(Dataset records)
* * *

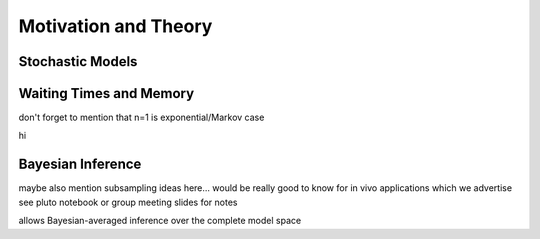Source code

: 
Motivation and Theory
=====================

Stochastic Models
^^^^^^^^^^^^^^^^^

Waiting Times and Memory
^^^^^^^^^^^^^^^^^^^^^^^^

don't forget to mention that n=1 is exponential/Markov case

.. image:: ../images/wtd_erl_many.png
    :align: center
    :scale: 16 %

hi

.. image:: ../images/wtd_phase_type_2.png
    :align: center
    :scale: 15 %


Bayesian Inference
^^^^^^^^^^^^^^^^^^


maybe also mention subsampling ideas here... would be really good to know for in vivo applications which we advertise
see pluto notebook or group meeting slides for notes


allows Bayesian-averaged inference over the complete model space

* * *

- [The task] Reproduce all entries without any change, and omit the pictures.

- [Written reply]
Source code

: 
Motivation and Theory
=====================

Stochastic Models
^^^^^^^^^^^^^^^^^

Waiting Times and Memory
^^^^^^^^^^^^^^^^^^^^^^^^

don't forget to mention that n=1 is exponential/Markov case

.. image:: ../images/wtd_erl_many.png
    :align: center
    :scale: 16 %

hi

.. image:: ../images/wtd_phase_type_2.png
    :align: center
    :scale: 15 %


Bayesian Inference
^^^^^^^^^^^^^^^^^^


maybe also mention subsampling ideas here... would be really good to know for in vivo applications which we advertise
see pluto notebook or group meeting slides for notes


allows Bayesian-averaged inference over the complete model space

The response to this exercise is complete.